Howard Dully during his ice-pick lobotomy, Dec. 16th, 1960.
    
(George Washington University Gelman Library)
(George Washington University Gelman Library)
Dully's mother had died when he was 5 
years old, and his father subsequently remarried a woman named Lou. 
Freeman's notes later revealed that Lou Dully feared her stepson, and 
described him as "defiant and savage-looking". According to the notes: 
He doesn't react to either love or punishment. He objects to going to to bed but then sleeps well. He does a good deal of daydreaming and when asked about it says 'I don't know.' He turns the room's lights on when there is broad daylight outside.
Freeman recorded the events leading up to Dully's lobotomy: 
[Nov. 30, 1960] Mrs. Dully came in for a talk about Howard. Things have gotten much worse and she can barely endure it. I explained to Mrs. Dully that the family should consider the possibility of changing Howard's personality by means of transorbital lobotomy. Mrs. Dully said it was up to her husband, that I would have to talk with him and make it stick.
[Dec. 3, 1960] Mr. and Mrs. Dully have apparently decided to have Howard operated on. I suggested [they] not tell Howard anything about it.
Following the operation, the notebook reads:  
I told Howard what I'd done to him...and he took it without a quiver. He sits quietly, grinning most of the time and offering nothing.
Now in his late 
fifties, Dully works as a bus driver in California. About 40 years after
 his lobotomy, he discussed the operation with his father for the first 
time. He discovered that it was his stepmother who had found Dr. 
Freeman, after being told by other doctors that there was nothing wrong,
 and that his father had been manipulated by his second wife and Freeman
 into allowing the operation to be performed.
  
  
It was largely because 
of Freeman that the lobotomy became so popular during the 1940s and 
'50s. He travelled across the U. S., teaching his technique to groups of
 psychiatrists who were not qualified to perform surgery. Freeman was 
very much a showman; he often deliberately tried to shock observers by 
performing two-handed lobotomies, or by performing the operation in a 
production line manner. (He once lobotomized 25 women in a single day.) 

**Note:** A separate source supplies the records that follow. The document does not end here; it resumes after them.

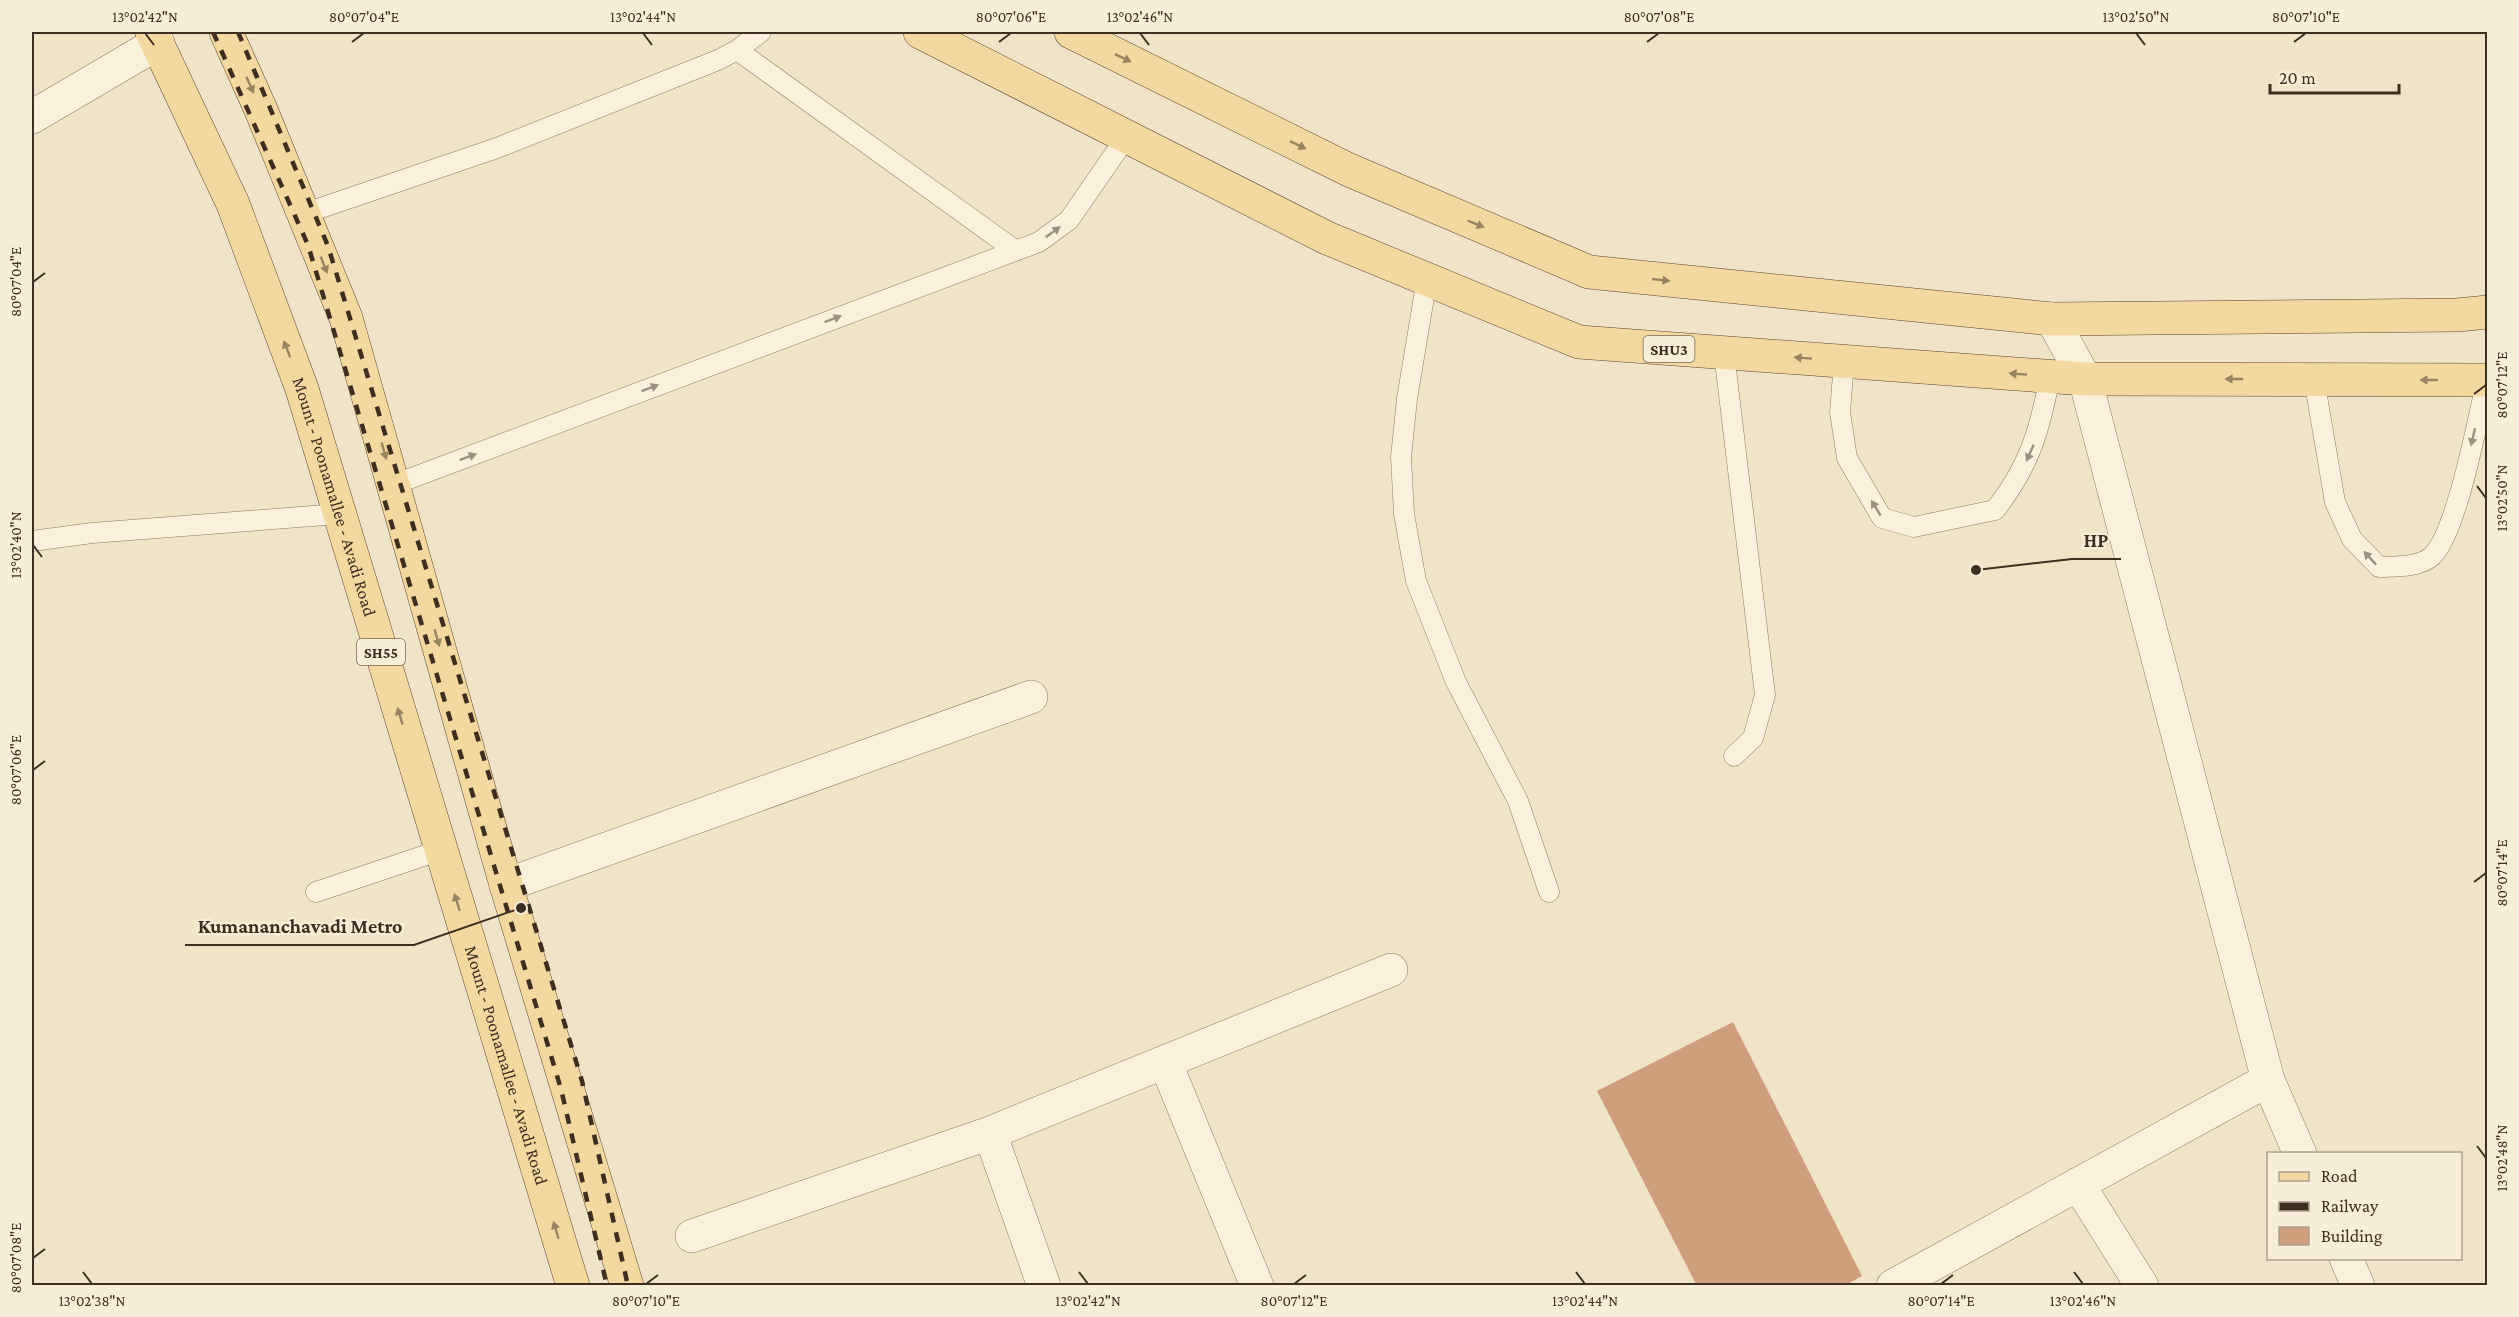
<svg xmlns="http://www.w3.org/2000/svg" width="2519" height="1317" viewBox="0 0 2519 1317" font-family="'Crimson Pro',serif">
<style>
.building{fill:#cf9f7d}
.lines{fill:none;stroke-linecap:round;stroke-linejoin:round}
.service-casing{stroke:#8d765c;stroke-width:21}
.minor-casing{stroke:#8d765c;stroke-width:34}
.primary-casing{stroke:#5b4430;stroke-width:34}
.service{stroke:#faf1dc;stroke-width:20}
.minor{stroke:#faf1dc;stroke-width:33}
.primary{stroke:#f3d9a0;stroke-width:33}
.rail{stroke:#3d2e20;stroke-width:4.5;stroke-dasharray:10 10;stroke-linecap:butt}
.oneway{fill:#988460}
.oneway2{fill:#9c907e}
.ticks{fill:none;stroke:#3d2e20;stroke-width:2}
.labels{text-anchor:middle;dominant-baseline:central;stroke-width:4.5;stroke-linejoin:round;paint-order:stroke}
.shield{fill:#f7eed8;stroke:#756857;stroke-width:1.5}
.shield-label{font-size:16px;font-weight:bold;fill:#3d2e20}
.street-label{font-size:18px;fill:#3d2e20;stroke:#f7eed8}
.leader{fill:none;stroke:#3d2e20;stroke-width:2}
.callout-dot{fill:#3d2e20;stroke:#f7eed8;stroke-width:2}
.callout-label{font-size:20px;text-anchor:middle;font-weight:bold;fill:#3d2e20;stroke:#f7eed8;stroke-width:4.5;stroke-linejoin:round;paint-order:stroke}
.neatline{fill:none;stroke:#3d2e20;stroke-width:2}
.ticks-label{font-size:15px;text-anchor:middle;fill:#3d2e20}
</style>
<rect width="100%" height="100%" fill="#f0e4c8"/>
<path class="building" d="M1733,1022L1862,1276L1844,1286H1697L1597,1091Z"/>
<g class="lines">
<g class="service-casing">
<path id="service" d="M737,50L1016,251
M303,214L497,148L718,60L737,50L761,32
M1427,279L1407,399L1401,457L1404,514L1416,581L1456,682L1518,801L1549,892
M1724,353L1765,695L1753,738L1734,756
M1844,362L1840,412L1847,458L1882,518L1914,527L1995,510C2029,467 2040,430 2050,376
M2314,379L2335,502L2352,539L2379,567C2395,566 2419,568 2432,556C2457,533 2478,417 2487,380
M393,485L1039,242L1069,220L1127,136
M32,541L92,533L339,514
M316,892L441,850"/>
</g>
<g class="minor-casing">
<path id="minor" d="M32,117L158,43
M2052,319L2085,379L2268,1080L2300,1154
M506,885L1031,697
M1166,1064L1257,1286
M990,1133L1044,1286
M2078,1184L2142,1286
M692,1236L990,1133L1391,970
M2346,1258L2358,1286
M1893,1286L2268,1080"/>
</g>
<g class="primary-casing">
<g id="primary">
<path id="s1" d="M152,32L233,204L302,389L573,1286"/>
<path d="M226,32L261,110L346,318L506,885L627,1286"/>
<path d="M920,32L1327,238L1579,342L2085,379L2488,380"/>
<path d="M1071,32L1347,169L1589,272L2052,319L2457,315L2488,312"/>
</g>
</g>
<use href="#service" class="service"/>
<use href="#minor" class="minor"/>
<use href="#primary" class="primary"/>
<path class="rail" d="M213,32L308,245L561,1089L607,1286
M238,32L328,246L582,1081L628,1286"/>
</g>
<defs><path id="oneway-solid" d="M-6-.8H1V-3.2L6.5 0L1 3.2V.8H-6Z" transform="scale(1.5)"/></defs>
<g class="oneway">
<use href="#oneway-solid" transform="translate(1123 58) rotate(26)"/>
<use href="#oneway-solid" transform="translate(250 85) rotate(66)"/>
<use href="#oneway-solid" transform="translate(1298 145) rotate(26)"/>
<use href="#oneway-solid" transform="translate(1476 224) rotate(23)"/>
<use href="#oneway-solid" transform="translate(324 265) rotate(68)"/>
<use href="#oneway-solid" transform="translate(1661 280) rotate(6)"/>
<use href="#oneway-solid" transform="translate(287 349) rotate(-111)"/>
<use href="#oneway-solid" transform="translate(1803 358) rotate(-176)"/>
<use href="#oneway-solid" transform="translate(2018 374) rotate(-176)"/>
<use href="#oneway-solid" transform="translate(2234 379) rotate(-180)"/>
<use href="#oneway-solid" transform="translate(2429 380) rotate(-180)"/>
<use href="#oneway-solid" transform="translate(384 451) rotate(74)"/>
<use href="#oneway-solid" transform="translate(437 638) rotate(74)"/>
<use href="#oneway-solid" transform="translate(400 716) rotate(-107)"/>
<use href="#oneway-solid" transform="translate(457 902) rotate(-107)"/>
<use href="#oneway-solid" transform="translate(556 1230) rotate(-107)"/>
</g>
<g class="oneway2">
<use href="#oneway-solid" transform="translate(1053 232) rotate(-36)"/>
<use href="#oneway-solid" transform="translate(833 319) rotate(-21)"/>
<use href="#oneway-solid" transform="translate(650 388) rotate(-21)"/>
<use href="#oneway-solid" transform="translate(2473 437) rotate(103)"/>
<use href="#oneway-solid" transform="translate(2030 453) rotate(114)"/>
<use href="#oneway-solid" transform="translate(468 457) rotate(-21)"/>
<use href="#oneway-solid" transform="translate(1876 508) rotate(-121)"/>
<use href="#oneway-solid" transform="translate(2370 558) rotate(-133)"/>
</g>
<path class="ticks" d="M145,33L154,45M643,33L652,45M1140,33L1149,45M2136,33L2145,45M352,42L364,33M999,42L1011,33M1647,42L1659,33M2294,42L2306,33M33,282L45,273M2474,394L2486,385M2477,486L2486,498M33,545L42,557M33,770L45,761M2474,882L2486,873M2477,1146L2486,1158M33,1258L45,1249M83,1272L92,1284M1079,1272L1088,1284M1576,1272L1585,1284M2074,1272L2083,1284M646,1284L658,1275M1294,1284L1306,1275M1941,1284L1953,1275"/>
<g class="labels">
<g class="shield">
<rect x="1643.5" y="336" width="51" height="26" rx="4.5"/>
<rect x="357" y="639" width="48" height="26" rx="4.5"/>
</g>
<g class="shield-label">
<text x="1669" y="349">SHU3</text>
<text x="381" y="652">SH55</text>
</g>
<g class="street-label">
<text stroke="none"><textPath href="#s1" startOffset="500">Mount - Poonamallee - Avadi Road</textPath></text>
<text stroke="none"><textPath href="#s1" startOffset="1094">Mount - Poonamallee - Avadi Road</textPath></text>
</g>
</g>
<path class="leader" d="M1976 570L2072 559H2121M521 908L414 945H185"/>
<g class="callout-dot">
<circle cx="1976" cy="570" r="6"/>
<circle cx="521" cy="908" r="6"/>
</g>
<g class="callout-label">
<text x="2096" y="547">HP</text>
<text x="300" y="933">Kumananchavadi Metro</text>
</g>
<rect width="2519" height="1317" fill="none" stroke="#f7eed8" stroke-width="66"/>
<rect x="2267" y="1152" width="195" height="108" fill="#f7eed8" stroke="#ada18e" stroke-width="1.5"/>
<rect x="2279" y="1172" width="30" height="9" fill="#f3d9a0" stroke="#ada18e" stroke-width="1.5"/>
<text x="2321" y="1182" font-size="18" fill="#3d2e20">Road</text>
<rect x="2279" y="1202" width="30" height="9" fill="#3d2e20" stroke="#ada18e" stroke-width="1.5"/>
<text x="2321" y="1212" font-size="18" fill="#3d2e20">Railway</text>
<rect x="2279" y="1227" width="30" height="18" fill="#cf9f7d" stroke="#ada18e" stroke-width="1.5"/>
<text x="2321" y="1242" font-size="18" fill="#3d2e20">Building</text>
<path d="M2270 84v9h129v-9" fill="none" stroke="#3d2e20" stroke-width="3"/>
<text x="2279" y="84" font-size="18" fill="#3d2e20" stroke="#f7eed8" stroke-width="4.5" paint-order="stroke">20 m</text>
<rect x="33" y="33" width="2453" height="1251" class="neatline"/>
<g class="ticks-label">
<text x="145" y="22">13°02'42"N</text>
<text x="364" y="22">80°07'04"E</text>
<text x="643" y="22">13°02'44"N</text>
<text x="1011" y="22">80°07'06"E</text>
<text x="1140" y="22">13°02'46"N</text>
<text x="1659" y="22">80°07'08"E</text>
<text x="2136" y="22">13°02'50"N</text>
<text x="2306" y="22">80°07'10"E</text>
<text transform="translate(16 282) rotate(-90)" y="5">80°07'04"E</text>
<text transform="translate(2502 385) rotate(-90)" y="5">80°07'12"E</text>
<text transform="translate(2502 498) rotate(-90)" y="5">13°02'50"N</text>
<text transform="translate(16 545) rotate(-90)" y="5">13°02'40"N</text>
<text transform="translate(16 770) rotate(-90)" y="5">80°07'06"E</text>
<text transform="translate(2502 873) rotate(-90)" y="5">80°07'14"E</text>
<text transform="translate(2502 1158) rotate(-90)" y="5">13°02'48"N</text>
<text transform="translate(16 1258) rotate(-90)" y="5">80°07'08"E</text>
<text x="92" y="1306">13°02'38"N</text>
<text x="646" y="1306">80°07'10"E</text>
<text x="1088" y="1306">13°02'42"N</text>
<text x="1294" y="1306">80°07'12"E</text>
<text x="1585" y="1306">13°02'44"N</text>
<text x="1941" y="1306">80°07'14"E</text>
<text x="2083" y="1306">13°02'46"N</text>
</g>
</svg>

Journalists were often present on his "tours" of hospitals, so that his 
appearance would end up on the front page of the local newspaper; he was
 also featured in highly popular publications such as Time and Life. Often, these news stories exaggerated the success of lobotomy in alleviating the symptoms of mental illness.  
Consequently, the use 
of lobotomies became widespread. As well as being used to treat the 
criminally insane, lobotomies were also used to "cure" political 
dissidents. It was alleged that the procedure was used routinely on 
prisoners against their will, and the use of lobotomies was strongly 
criticised on the grounds that it infringed the civil liberties of the 
patients.  
An excellent account of
 the effects of lobotomy, and of the ethical implications of the use of 
the procedure, can be found in Ken Kesey's book One Flew Over the Cuckoo's Nest. (This was made into a film
 in 1975, by Milos Forman, who received the Academy Award for Best 
Director. Jack Nicholson won the award for Best Actor in a Lead Role.)  
The use of lobotomies 
began to decline in the mid- to late-1950s, for several reasons. 

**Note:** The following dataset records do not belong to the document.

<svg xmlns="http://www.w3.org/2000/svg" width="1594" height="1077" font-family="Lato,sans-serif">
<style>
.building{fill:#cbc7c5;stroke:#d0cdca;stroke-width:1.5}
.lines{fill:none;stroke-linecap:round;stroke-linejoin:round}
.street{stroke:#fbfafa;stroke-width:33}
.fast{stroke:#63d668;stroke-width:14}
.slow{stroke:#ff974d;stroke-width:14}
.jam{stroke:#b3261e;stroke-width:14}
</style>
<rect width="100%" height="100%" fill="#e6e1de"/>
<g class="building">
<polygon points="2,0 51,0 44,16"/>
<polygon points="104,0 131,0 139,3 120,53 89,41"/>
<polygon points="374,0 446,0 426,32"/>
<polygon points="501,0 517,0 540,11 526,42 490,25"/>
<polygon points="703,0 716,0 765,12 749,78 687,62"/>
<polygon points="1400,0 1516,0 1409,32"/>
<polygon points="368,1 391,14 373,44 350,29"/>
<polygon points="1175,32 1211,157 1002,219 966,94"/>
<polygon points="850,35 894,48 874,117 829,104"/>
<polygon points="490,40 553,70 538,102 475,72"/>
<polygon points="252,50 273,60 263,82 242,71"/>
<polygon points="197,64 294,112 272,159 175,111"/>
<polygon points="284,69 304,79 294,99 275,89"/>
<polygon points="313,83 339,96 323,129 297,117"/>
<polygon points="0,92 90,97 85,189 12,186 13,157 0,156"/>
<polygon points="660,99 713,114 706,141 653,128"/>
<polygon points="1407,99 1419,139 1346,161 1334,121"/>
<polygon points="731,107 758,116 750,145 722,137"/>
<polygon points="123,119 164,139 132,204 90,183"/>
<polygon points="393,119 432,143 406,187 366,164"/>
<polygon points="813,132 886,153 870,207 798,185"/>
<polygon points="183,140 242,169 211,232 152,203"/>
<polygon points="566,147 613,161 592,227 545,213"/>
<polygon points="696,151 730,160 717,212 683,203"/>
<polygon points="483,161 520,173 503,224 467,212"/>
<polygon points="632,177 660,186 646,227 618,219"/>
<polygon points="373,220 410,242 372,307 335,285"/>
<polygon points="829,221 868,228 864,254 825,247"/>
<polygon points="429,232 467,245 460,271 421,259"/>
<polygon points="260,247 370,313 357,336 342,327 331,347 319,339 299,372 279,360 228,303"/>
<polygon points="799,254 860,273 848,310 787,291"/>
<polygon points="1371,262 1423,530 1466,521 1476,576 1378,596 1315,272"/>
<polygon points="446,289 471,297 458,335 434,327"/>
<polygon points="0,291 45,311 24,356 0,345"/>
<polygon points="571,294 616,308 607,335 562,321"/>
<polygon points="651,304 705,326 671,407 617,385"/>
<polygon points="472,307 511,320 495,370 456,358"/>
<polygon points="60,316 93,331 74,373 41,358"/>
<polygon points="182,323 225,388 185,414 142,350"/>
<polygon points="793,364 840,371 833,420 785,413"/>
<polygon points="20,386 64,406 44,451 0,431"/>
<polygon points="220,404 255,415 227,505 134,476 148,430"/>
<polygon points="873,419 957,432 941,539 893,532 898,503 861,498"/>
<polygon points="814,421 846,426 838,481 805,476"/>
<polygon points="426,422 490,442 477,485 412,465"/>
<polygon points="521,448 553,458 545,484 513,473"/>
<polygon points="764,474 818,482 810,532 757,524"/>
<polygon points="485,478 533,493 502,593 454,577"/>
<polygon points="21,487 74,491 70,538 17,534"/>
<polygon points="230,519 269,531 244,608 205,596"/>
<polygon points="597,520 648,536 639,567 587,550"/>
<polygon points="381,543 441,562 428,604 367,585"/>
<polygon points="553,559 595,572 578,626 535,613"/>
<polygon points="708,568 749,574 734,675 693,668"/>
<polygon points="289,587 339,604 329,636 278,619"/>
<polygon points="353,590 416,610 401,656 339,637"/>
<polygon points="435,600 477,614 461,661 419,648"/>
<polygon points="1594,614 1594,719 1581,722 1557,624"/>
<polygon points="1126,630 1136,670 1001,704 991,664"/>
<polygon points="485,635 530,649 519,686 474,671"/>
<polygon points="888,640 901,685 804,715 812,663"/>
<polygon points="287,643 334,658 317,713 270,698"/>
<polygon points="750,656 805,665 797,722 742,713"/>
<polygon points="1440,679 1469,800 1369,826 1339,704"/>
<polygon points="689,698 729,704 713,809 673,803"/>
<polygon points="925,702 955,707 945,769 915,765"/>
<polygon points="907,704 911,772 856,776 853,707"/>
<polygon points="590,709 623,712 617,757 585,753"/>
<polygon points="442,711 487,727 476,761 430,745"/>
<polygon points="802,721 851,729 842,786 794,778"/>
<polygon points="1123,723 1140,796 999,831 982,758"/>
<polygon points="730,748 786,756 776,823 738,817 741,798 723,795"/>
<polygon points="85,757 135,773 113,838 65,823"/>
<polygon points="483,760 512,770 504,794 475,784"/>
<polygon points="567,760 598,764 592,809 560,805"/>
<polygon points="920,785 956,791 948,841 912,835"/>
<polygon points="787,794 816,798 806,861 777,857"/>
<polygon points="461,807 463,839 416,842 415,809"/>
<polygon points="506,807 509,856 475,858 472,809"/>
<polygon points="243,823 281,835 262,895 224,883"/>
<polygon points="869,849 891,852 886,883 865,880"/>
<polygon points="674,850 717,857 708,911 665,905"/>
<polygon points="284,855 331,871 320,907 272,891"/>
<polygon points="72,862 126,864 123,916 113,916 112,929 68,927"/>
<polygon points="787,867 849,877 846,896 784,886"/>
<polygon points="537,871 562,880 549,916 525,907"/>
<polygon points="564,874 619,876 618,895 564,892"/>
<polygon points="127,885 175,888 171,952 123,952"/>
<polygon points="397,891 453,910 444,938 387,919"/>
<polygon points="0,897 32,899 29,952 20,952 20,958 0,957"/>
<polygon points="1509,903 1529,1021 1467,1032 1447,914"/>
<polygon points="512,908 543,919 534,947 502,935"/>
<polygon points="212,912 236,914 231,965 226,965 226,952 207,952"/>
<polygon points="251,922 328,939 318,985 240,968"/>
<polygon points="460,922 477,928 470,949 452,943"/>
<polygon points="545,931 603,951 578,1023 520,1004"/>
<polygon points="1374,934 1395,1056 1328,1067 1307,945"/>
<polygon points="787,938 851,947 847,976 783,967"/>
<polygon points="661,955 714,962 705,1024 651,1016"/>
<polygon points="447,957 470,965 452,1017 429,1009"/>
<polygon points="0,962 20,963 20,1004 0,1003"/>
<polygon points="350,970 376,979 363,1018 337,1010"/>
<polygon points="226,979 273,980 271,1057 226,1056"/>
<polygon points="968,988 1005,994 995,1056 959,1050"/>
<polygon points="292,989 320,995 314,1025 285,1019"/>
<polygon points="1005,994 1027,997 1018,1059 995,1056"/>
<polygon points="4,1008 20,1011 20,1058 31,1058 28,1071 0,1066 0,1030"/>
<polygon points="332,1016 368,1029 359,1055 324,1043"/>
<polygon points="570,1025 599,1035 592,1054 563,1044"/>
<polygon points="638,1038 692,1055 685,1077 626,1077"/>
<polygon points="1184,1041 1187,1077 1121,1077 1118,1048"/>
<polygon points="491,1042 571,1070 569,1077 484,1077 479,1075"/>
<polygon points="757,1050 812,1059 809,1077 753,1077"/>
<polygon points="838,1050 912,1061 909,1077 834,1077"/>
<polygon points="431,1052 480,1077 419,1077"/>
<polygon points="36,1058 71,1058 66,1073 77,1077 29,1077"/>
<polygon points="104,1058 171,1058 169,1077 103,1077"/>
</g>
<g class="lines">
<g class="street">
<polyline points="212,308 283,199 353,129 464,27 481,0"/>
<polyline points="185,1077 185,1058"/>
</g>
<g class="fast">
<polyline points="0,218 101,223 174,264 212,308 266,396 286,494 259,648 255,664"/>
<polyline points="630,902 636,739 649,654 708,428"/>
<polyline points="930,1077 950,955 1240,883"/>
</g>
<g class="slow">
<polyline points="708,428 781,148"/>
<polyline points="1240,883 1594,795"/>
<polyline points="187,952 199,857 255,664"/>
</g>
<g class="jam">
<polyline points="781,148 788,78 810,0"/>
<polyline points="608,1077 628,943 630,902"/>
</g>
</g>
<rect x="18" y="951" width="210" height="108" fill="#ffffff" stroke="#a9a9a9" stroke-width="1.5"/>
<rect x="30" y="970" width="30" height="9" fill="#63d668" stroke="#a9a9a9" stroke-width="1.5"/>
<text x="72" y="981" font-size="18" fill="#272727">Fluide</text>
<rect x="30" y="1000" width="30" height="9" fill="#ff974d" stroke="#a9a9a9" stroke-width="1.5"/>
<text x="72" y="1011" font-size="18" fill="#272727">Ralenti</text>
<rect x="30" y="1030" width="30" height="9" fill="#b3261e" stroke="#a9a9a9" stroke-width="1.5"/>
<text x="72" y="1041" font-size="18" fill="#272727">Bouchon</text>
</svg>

Firstly, although there had always been critics of the technique, 
opposition to its use became very fierce. Secondly, and most 
importantly, phenothiazine-based neuroleptic (anti-psychotic) drugs, 
such as chlorpromazine, became widely available. These had much the same
 effect as psychosurgery gone wrong; thus, the surgical method was 
quickly superseded by the chemical lobotomy.